Here’s a little bit on oil first. Most people don’t realize that there is very little oil storage relative to use. Most stuff comes out of the ground, is shipped to a refinery, processed, and sold for use to its ultimate consumer in a matter of weeks. The reason for this is obvious: oil is dangerous to store. Gas is even harder to store, so if it doesn’t get used it mostly needs to be burned off somewhere.
This is part of the reason the retail price of gasoline fluctuates so much. Our demand for it is relatively inelastic, but its supply shifts a lot.
China is, and has been for several years, the largest consumer of oil.
Digression A good economics student should be able to defuse a good bit of environmentalist mumbo-jumbo by thinking that through. The U.S. economy is larger than China’s, but China uses more oil. This should tell you that we are more efficient. That shouldn’t be surprising: top to bottom we’re a richer country, and one way managers turn revenue into profits is by reducing costs, often through efficiency improvements. That’s also why we pollute less than China does.The implication is that economic growth leads to a cleaner environment. This should be fairly obvious if you compare a rich neighborhood to a poor one, or a rich country to a poor one. But that observation seems to be foreign to many people without enough exposure to basic economics.
Anyway, China’s economy is somewhat shut down, and has been for a few weeks. And this means that global demand for oil has shifted left. This means that prices should/will drop, and quantity too.
Quarantine was imposed in Wuhan and much of Hubei province on January 20th. You can see that prices for this particular type of crude oil are down about 15%. I do not know what the little uptick on the right hand side is from (perhaps businesses in China beginning to buy more in advance of the quarantine hopefully being lifted, or alternatively, since stockpiles are always low relative to demand, perhaps the oil tanks in China have emptied out over a few weeks and need to be filled).
This has not translated yet clearly into retail gasoline prices in the U.S.

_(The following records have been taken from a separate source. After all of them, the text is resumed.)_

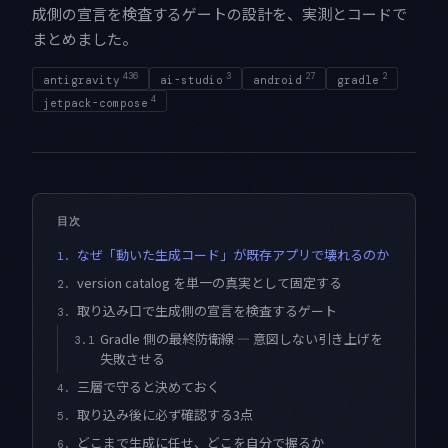
成側の宣言を検査するゲートの設計を、実測とコードで
まとめました。
436
3
27
2
antigravity
ai-studio
android
gradle
4
jetpack-compose
目次
なぜ「動いた生成コード」が既存アプリで壊れるのか
1.
version catalog を単一の真実として固定する
2.
取り込み口で生成側の宣言を検査するゲート
3.
Gradle 側の最終防衛線 — 意図しない引き上げを
3.1
失敗させる
三層で守ると決めておく
4.
取り込み後に必ず確認する3点
5.
どこまで生成に任せ、どこを自分で握るか
6.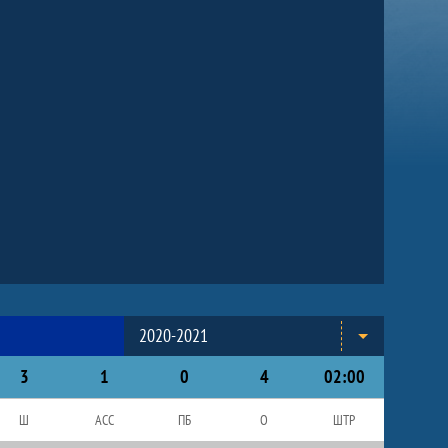
2020-2021
3
1
0
4
02:00
Ш
АСС
ПБ
О
ШТР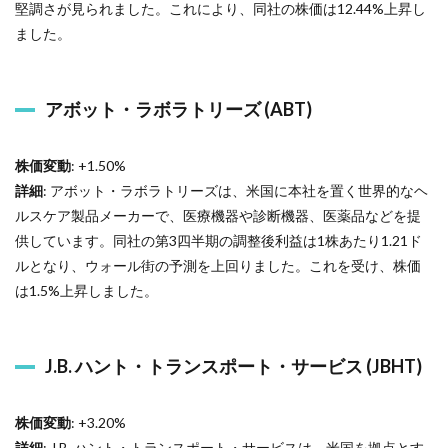
堅調さが見られました。これにより、同社の株価は12.44%上昇し
ました。
アボット・ラボラトリーズ (ABT)
株価変動
: +1.50%
詳細
: アボット・ラボラトリーズは、米国に本社を置く世界的なヘ
ルスケア製品メーカーで、医療機器や診断機器、医薬品などを提
供しています。同社の第3四半期の調整後利益は1株あたり1.21ド
ルとなり、ウォール街の予測を上回りました。これを受け、株価
は1.5%上昇しました。
J.B. ハント・トランスポート・サービス (JBHT)
株価変動
: +3.20%
詳細
: J.B. ハント・トランスポート・サービスは、米国を拠点とす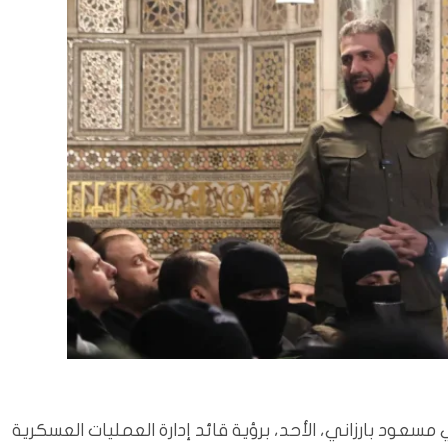
سعود بارزاني، الأحد، برؤية قائد إدارة العمليات العسكرية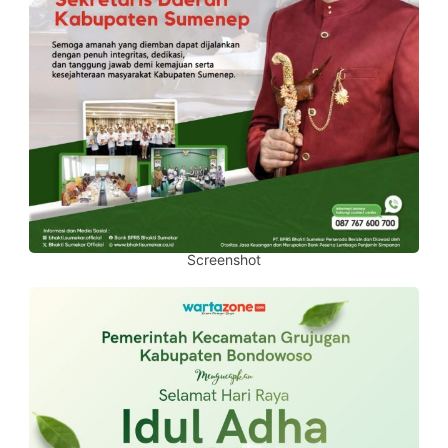
Screenshot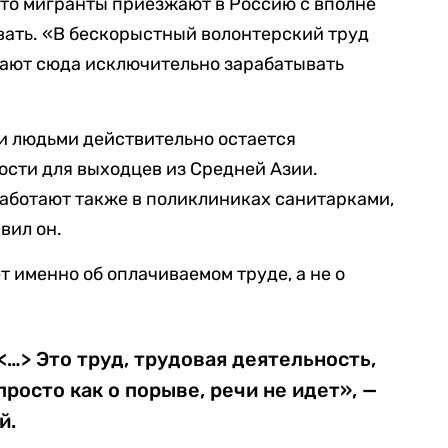
 что мигранты приезжают в Россию с вполне
вать. «В бескорыстный волонтерский труд
жают сюда исключительно зарабатывать
ми людьми действительно остается
сти для выходцев из Средней Азии.
аботают также в поликлиниках санитарками,
вил он.
ет именно об оплачиваемом труде, а не о
<…> Это труд, трудовая деятельность,
просто как о порыве, речи не идет», —
й.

We’ve been in a bumpy decline in gas prices for about 9 months. I haven’t explored why that has happened (I’m just thinking about COVID-19). Anyway, you can definitely see that the decline has gotten steeper and smoother over the last month or so. Data like this is always a mix of different impulses and the propagation of those, but my guess is that most of that steep decline is due to COVID-19 in China.
Quantity is a little bit harder to track, and will take more time. International quantities are what’s really important, and states who control their oil industries don’t like to make that information public. We could look at just the U.S., but there’s a problem there: advances in horizontal drilling (mostly) and fracking (less so, and very overrated) are making production per well go up. So they are mostly shutting down rigs, even when demand is strong. Anyway, there is weekly data on rigs in operation from Baker Hughes, and I might expect this to decline in the coming weeks:
I should return to this data and take a look at in a month or so.